Centeria Architecture
Centeria is a Restaurant Order Management System that I developed between 2014-2019, and it is currently used in restaurants in Turin, Italy.
The core of the system is a C#/.NET/WPF desktop application running on a Windows PC on-premises. Surrounding this are Android applications running on Palm devices, which waiters use to take orders at the table. When an order is created, the application dispatches the ordered items to the appropriate kitchens (Japanese restaurants have even five kitchens, each specializing in a certain type of product, and a single dish may be a combination of items from different kitchens).
An Azure application allows restaurant guests to view the menu on their phones (by scanning a QR code) and even place orders before a waiter arrives at their table.
The diagram below shows the context in which the system operates:

The waiters are the primary users of the system. They use either the desktop application (running on a Windows touch-screen-tablet-mode-PC) or the Palm devices (running Android). They create orders for customers at different tables, add products to the orders, and eventually issue the bill.
Once products are ordered, the system prints the relevant items on thermal printers in the kitchen(s), so the chefs know what to prepare.
The restaurant owner has an overview of the system: they can view daily, monthly, or yearly reports to see revenue, popular dishes, and more. They can also receive email notifications if something unusual happens (for example, if a waiter gives a very large discount to a customer).
QR codes are placed on the tables, which guests can scan with their smartphones to access an Azure-hosted web application displaying the current menu. The desktop application synchronizes its menu with the Azure web app. Guests can select the items they wish to order, and when the waiter arrives, the waiter simply scans a QR code on the guest’s phone with their Palm device to identify the selected products.

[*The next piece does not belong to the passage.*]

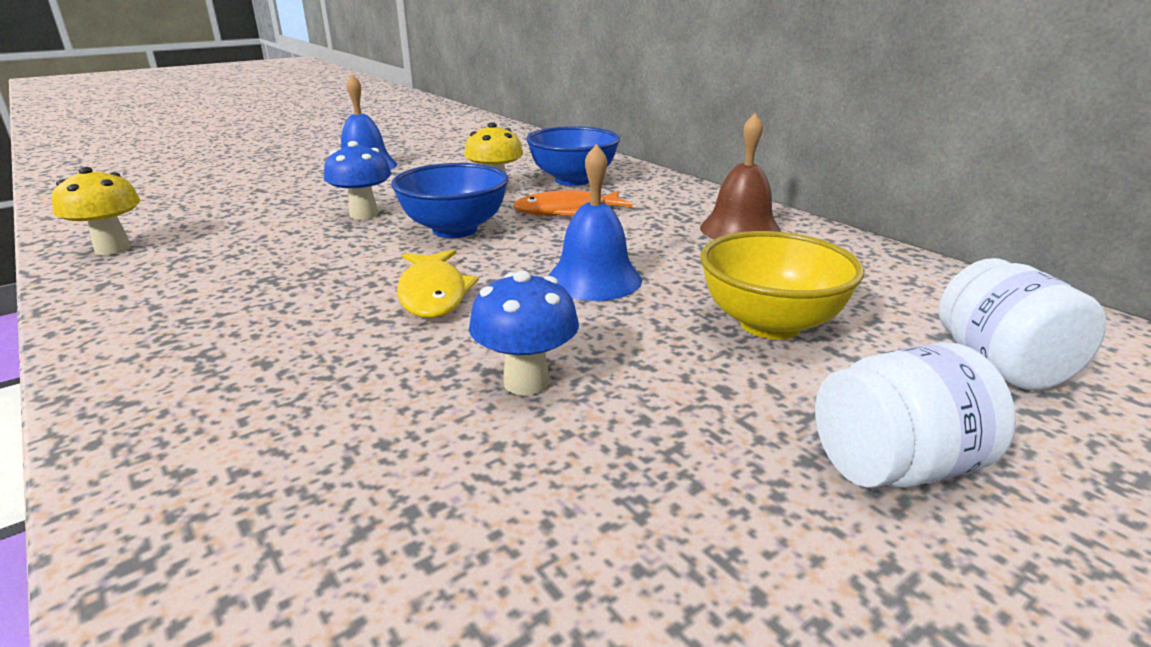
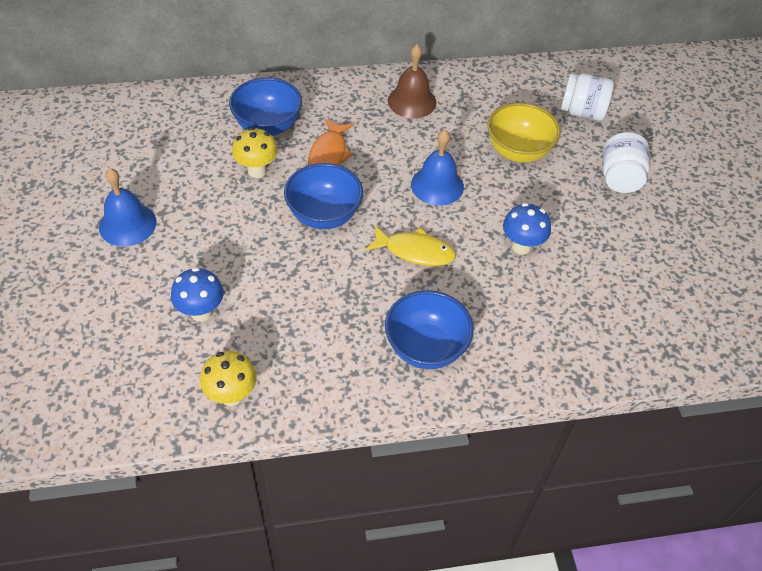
camera: 65 degrees left, 25 degrees up
(215, 346) = (425, 348): none -> blue bowl
(364, 214) = (259, 251): blue mushroom -> blue mushroom (201, 312)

Looking deeper into the Centeria Central System, there is a more traditional layered architecture:

At the bottom are domain models for the menu, orders, products, and fiscal documents. Above that is an Application layer that orchestrates all the workflows in the restaurant. On top is a presentation layer, built in WPF using the typical MVVM pattern.
While this architecture was well-suited for 2014 when I started - being decoupled and layered, with all dependencies pointing downward, I later realized, as the application grew and with the advent of more modern approaches in the 2020s, that a vertical slice architecture would have made more sense. However, this wasn’t yet a thing when I began.

Within the Application layer, the Main Menu component ties together all the major parts of the application. While some components are fairly independent, the Order Screen and Rooms components are playing together - a trade-off that helped better mimic the workflow that waiters were accustomed to from similar systems.